[과제 항목] 아래 기록에서 "channel"라는 문자열이 들어 있는 줄이 몇 개인지 숫자 하나로만 알려 주십시오. 대소문자는 구분합니다.

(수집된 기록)
__________
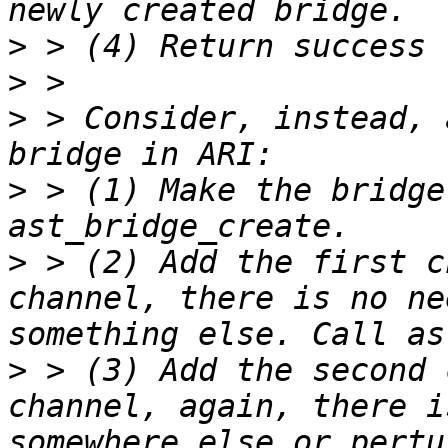
>
>
>
 > Consider, instead, 
>
 > (1) Make the bridge
>
 > (2) Add the first c
channel, there is no ne
>
 > (3) Add the second 
channel, again, there i
somewhere else or pertu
__________
[답변] 2